L’identité dans le Nouveau Testament, l’exemple de l’apôtre Paul

Introduction

Les questions d’identité se posent aujourd’hui avec une acuité particulière. Pendant longtemps, il suffisait de connaître d’où venait quelqu’un pour savoir, plus ou moins, qui il était. En effet, l’identité touche à notre enracinement dans un lieu, un pays, et à la culture ou aux comportements qui lui sont spécifiques : « Je suis français, je suis breton », par exemple.

Or, dans notre monde actuel, les distances se réduisent, notre planète devient « un village global », les cultures se mélangent comme jamais auparavant. Toute la question de l’identité – « qui suis-je vraiment ? » – se complique singulièrement. Tel jeune est de culture ivoirienne sans jamais avoir vécu ailleurs qu’en banlieue parisienne. Telle fille a un père allemand, une mère chinoise et a passé son enfance en Italie à cause du travail de ses parents. Dans de tels cas, sur quoi se fonde l’identité ?

Ce mélange de cultures et d’identités donne lieu à des pratiques et habitudes dont, parfois, nous ne nous rendons même pas compte. Prenons l’alimentation. Notre repas de lundi peut relever de la cuisine française la plus classique, être remplacé par du sushi japonais le mardi, laisser place à un tajine marocain le mercredi et aux pâtes à l’italienne le jeudi !

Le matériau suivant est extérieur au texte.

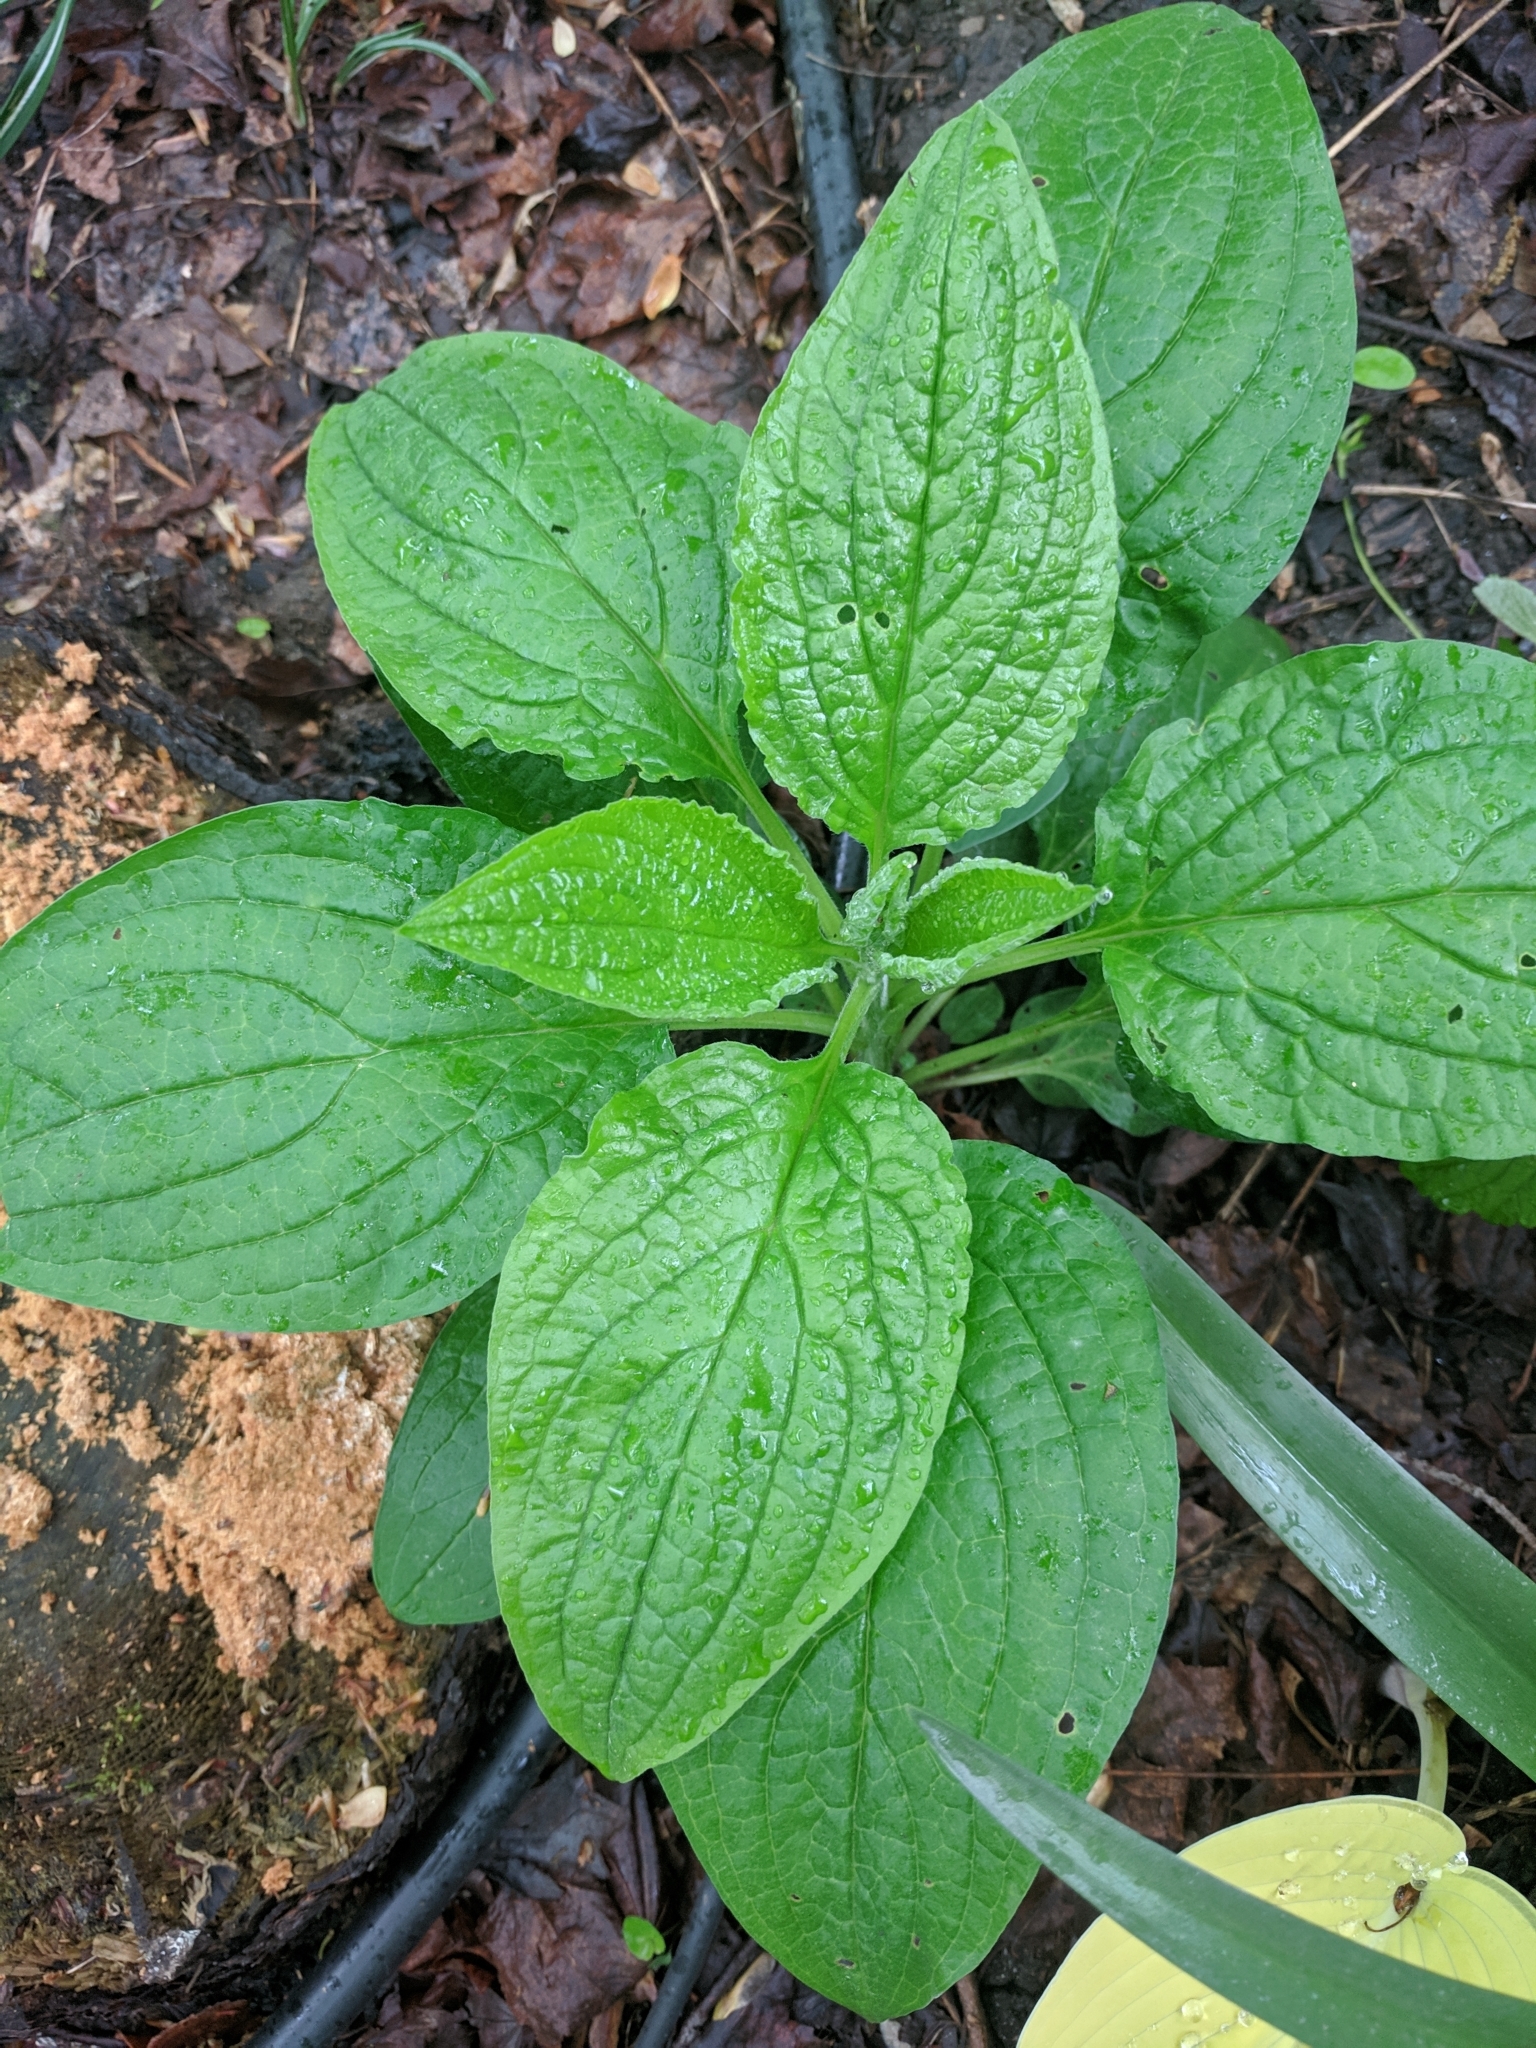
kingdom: Plantae
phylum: Tracheophyta
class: Magnoliopsida
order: Boraginales
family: Boraginaceae
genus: Hackelia
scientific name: Hackelia virginiana
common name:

Cependant, à côté de ces mélanges souvent sympathiques, l’hybridation de la culture peut inquiéter. On se souviendra qu’en 2007, Nicolas Sarkozy, alors candidat à la présidence, lançait l’idée de créer « un ministère chargé de l’immigration et de l’identité nationale ». La proposition avait déclenché un tollé, certains camps politiques pointant un esprit identitaire de mauvais aloi, voire des relents d’extrême droite. L’idée n’a pas fait long feu ! Mais moult incidents depuis montrent que, pour de nombreuses personnes dans notre société actuelle, la crainte est réelle de voir se diluer petit à petit l’identité française, ou européenne, ou occidentale, avec ses valeurs séculaires et, à terme, disparaître.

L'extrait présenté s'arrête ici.